Document passage
━━━━━━━━━━━━━━━━━━━━━━━━━━━━━━
Sixth Israeli Annual Conference for Lesbian & Gay Studies and Queer Theory

4-6 June 2006

Opening remarks

Welcome to you all.

The Women Studies Forum with NCJW is proud to continue our partnership, begun in 2001, in sponsoring the sixth conference for Lesbian & Gay Studies and Queer Theory. This conference is among the few that consciously combine voices from inside and outside the academy. In doing so, the participants claim the authority of the university setting as a source of knowledge, while at the same time questioning its hegemony by including among the participants and sponsors, individuals and organizations whose authority has sources other than academic titles and positions.

One of the aims and responsibilities of universities is to push forward the grand project of human discovery, creating knowledge. Societies by and large agree that this is a good thing, worth paying for with large sums. Yet the past 10-20 years have witnessed a trend to commodify knowledge, with universities demanding that products not only be cutting edge but also financially profitable, or at least have that potential. [Can we point to the Reagan-Thatcher years in the post-60s and 70s era as the starting point for this?]

This trend has not been good for many fields, in particular not for the humanities, arts and social sciences. As we know too well in this university, but elsewhere, too, in Israel and abroad, we are accused of being not profitable and, what is worse in a market economy, loss-making and even parasitic. This is a mind-set that has almost entirely abandoned the notion that those disciplines “in the red” are equally valuable to humanity with those that can turn a profit.
━━━━━━━━━━━━━━━━━━━━━━━━━━━━━━
Provided data
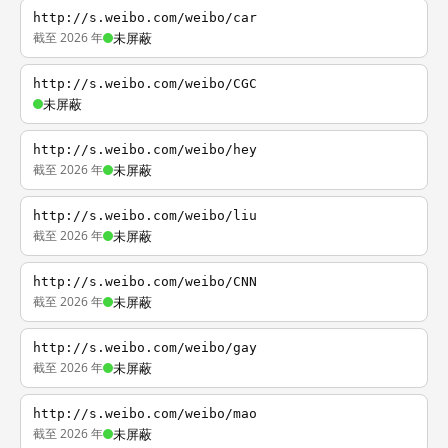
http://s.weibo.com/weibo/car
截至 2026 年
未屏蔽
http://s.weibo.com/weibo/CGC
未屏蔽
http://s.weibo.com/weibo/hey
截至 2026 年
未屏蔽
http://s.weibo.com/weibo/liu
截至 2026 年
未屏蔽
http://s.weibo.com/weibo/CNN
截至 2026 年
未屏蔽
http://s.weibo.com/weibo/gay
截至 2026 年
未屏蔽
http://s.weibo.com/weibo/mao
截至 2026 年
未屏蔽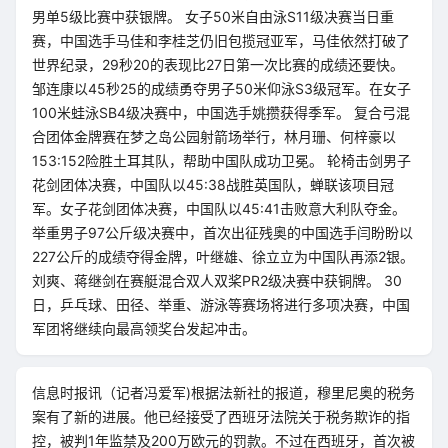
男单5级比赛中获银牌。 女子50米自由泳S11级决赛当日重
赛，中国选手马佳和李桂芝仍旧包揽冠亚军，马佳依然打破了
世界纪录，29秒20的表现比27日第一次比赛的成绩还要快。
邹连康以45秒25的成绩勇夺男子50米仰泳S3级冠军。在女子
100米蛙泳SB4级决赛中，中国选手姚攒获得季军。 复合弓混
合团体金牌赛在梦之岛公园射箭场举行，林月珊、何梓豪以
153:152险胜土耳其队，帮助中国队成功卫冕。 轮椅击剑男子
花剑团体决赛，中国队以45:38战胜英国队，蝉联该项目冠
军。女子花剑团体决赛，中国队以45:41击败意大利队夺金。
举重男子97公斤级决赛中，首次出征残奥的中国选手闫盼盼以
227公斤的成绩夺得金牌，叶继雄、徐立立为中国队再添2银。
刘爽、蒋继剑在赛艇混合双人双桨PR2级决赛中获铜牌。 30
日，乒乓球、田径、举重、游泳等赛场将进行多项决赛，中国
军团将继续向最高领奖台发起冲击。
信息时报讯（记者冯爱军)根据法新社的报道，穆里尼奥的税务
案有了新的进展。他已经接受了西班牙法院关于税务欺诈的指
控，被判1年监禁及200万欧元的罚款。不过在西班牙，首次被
━━━━━━━━━━━━━━━━━━━━━━━━━━━━━━
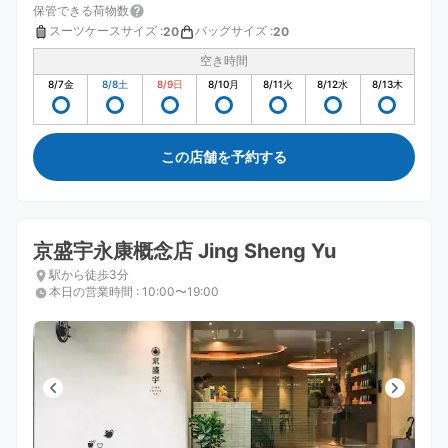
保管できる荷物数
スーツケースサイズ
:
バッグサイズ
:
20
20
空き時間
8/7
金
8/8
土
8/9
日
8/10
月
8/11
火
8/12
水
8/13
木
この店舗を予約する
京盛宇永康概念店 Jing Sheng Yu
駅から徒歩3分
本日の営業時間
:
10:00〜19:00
━━━━━━━━━━━━━━━━━━━━━━━━━━━━━━
Task 1
According to the opening remarks, in what year did the Women Studies Forum with NCJW begin its partnership in sponsoring this conference?
Task 2
Reproduce from the opening remarks, word for word, the stretch from "Welcome to you" through "titles and positions.".

Response 1
2001

Response 2
Welcome to you all.

The Women Studies Forum with NCJW is proud to continue our partnership, begun in 2001, in sponsoring the sixth conference for Lesbian & Gay Studies and Queer Theory. This conference is among the few that consciously combine voices from inside and outside the academy. In doing so, the participants claim the authority of the university setting as a source of knowledge, while at the same time questioning its hegemony by including among the participants and sponsors, individuals and organizations whose authority has sources other than academic titles and positions.